Due to the short scope of this project, I was not able to make strong use of the testing data provided in the LFPW data set. With all of the keypoint and HoG code that I have created, however, it will be straightforward to improve the performance of Poselet classifiers by bootstrapping them. In this context, bootstrapping means that I will run each Poselet classifier on a subset of the testing images and collect all of the locations where the classifier fires indicating a detection. Since the ground truth is labeled in the testing annotations CSV file, I can immediately detect false positive locations and add the HoG feature vector from those locations into the training data as hard negatives. Since all of the training data is being stored as it is extracted from the images, this process only incurs the cost of computing features in the test data.
The Poselet paradigm intentionally seeks to train an overcomplete set of Poselet classifiers and then select an optimal subset of these for practical use. In , the authors propose a simple greedy procedure that selects the Poselet that covers the most distinct key points not yet covered, removes that Poselet from consideration, and repeats. Though this idea is effective, it can be improved upon by using context and domain-specific knowledge for the type of objects being detected. In my case, the annotated keypoints will give conditional probabilities of the locations of parts of faces with respect to the parts belonging to a Poselet. Using these conditional distributions, one should be able to select subsets of the Poselet classifiers that are optimal for specific tasks, like tracking parts of a face through a video or highlighting places where occlusion might be a major factor.

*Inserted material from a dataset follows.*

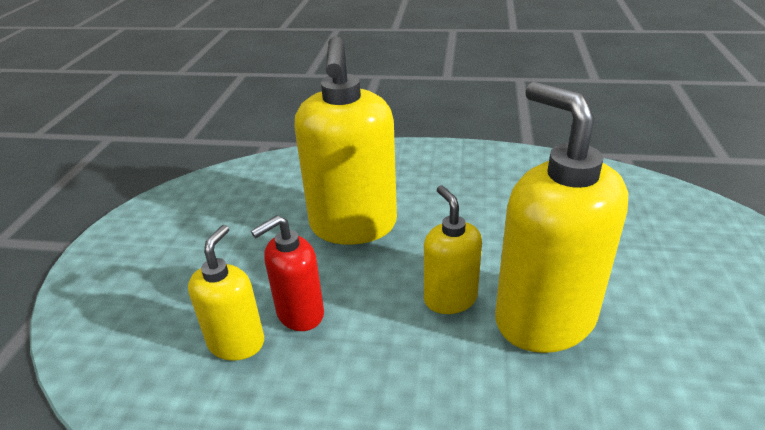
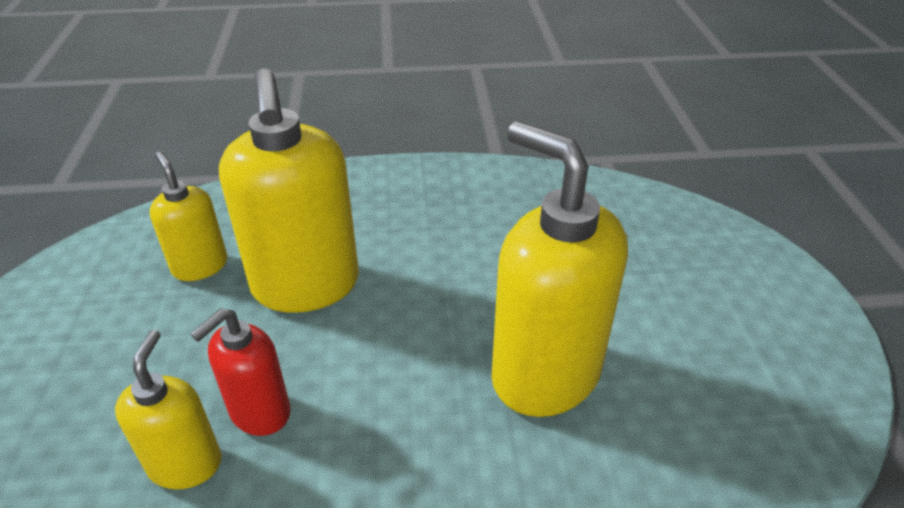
camera: 15 degrees left, 5 degrees up
yellow soap dispenser [424,185,482,314] -> yellow soap dispenser moved to [149,152,227,281]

The main cost of the Poselet pipeline is the human effort required to achieve thousands of manually labeled keypoints. Any time a new object class comes under test, the types of keypoints completely change and all old annotations become virtually useless. Since it is relatively easier to speed up the computations performed using annotations than it is to acquire these annotations, one might wonder whether we can do without the annotations all together. To explore this, I want to use some ideas from image topology to construct unsupervised image keypoint features. Recent work has shown that the associated Reeb tree of a 3D Morse function satisfies certain useful invariance and classification properties. As a proxy for the Reeb tree, one could instead use the maxima of curvature in image patches. This yields a nice "unsupervised" Poselet pipeline.